Hancock refuses to apologise over High Court ruling on PPE deals
Matt Hancock has refused to apologise after the High Court ruled he broke the law by failing to publish details of billions of pounds-worth of coronavirus contracts within the required 30-day period.
Mr Justice Chamberlain’s ruling followed a legal challenge brought by three opposition MPs and the Good Law Project over contracts to supply personal protective equipment (PPE), which were awarded without competition.
Chamberlain declared on Friday that the health secretary “failed to publish redacted contracts in accordance with the transparency policy”.
“The secretary of state spent vast quantities of public money on pandemic-related procurements during 2020. The public were entitled to see who this money was going to, what it was being spent on and how the relevant contracts were awarded,” Chamberlain said.
He added in his ruling that Hancock had spent £207,000 of taxpayers’ money fighting the case.
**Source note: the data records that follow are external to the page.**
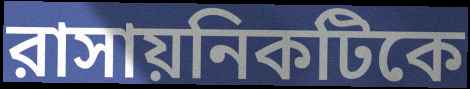
রাসায়নিকটিকে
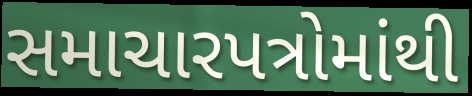
સમાચારપત્રોમાંથી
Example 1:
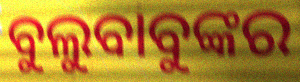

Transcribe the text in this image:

ବୁଲୁବାବୁଙ୍କର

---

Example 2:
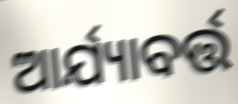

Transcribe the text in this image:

ଆର୍ଯ୍ୟାବର୍ତ୍ତ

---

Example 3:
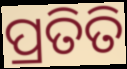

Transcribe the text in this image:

ପ୍ରତିତି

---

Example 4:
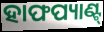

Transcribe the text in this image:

ହାଫପ୍ୟାଣ୍ଟ୍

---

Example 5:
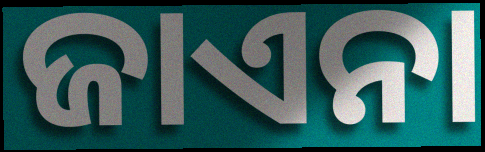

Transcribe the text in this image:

ଜାଏନା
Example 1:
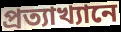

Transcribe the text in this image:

প্রত্যাখ্যানে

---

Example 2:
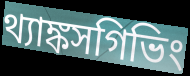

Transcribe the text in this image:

থ্যাঙ্কসগিভিং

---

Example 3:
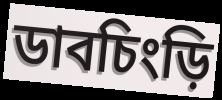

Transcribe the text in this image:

ডাবচিংড়ি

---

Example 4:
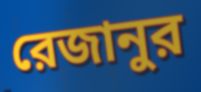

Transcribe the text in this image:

রেজানুর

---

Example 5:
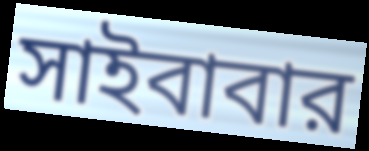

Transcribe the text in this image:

সাইবাবার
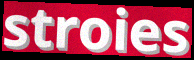
stroies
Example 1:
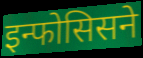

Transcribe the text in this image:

इन्फोसिसने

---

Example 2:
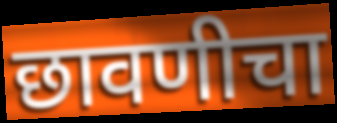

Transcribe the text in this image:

छावणीचा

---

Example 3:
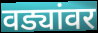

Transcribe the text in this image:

वड्यांवर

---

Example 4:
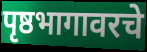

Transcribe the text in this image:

पृष्ठभागावरचे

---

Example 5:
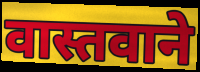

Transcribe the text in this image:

वास्तवाने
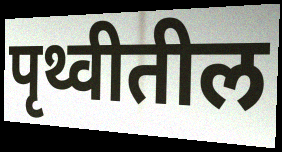
पृथ्वीतील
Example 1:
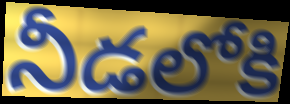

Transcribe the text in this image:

నీడలోకి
But Hancock defended his department’s spending on PPE deals during the pandemic, claiming it was what any health secretary would have done.
“People can make up their own view about whether I should have told my team to stop buying PPE and spend the time bringing forward those transparency returns by just over a fortnight. Or whether I was right to buy the PPE and get it to the front line. ” Hancock told the BBC’s Andrew Marr Show.
“You tell me that that is wrong. You can’t. And the reason you can’t is because it was the right thing to do.”
He added that the legal challenges were “completely second order compared to saving lives”.
“There is no health secretary in history who would have taken the view that they needed to take people off the project of buying PPE in order to ensure that nine months later the health secretary didn’t have a slightly bumpy interview on the Marr programme. It is not what it is about.”
Labour leader Sir Keir Starmer criticised Hancock over the health secretary’s lack of transparency but stopped short of calling for his resignation.
He told Sky News’ Sophy Ridge on Sunday: “I don’t want to call for him to resign. I do think he is wrong about the contracts – there have been problems with the contracts, on transparency, on who the contracts have gone to.
“There’s been a lot of wasted money and I think that is a real cause for concern.
“But, at the moment, at this stage of the pandemic, I want all government ministers working really hard to get us through.”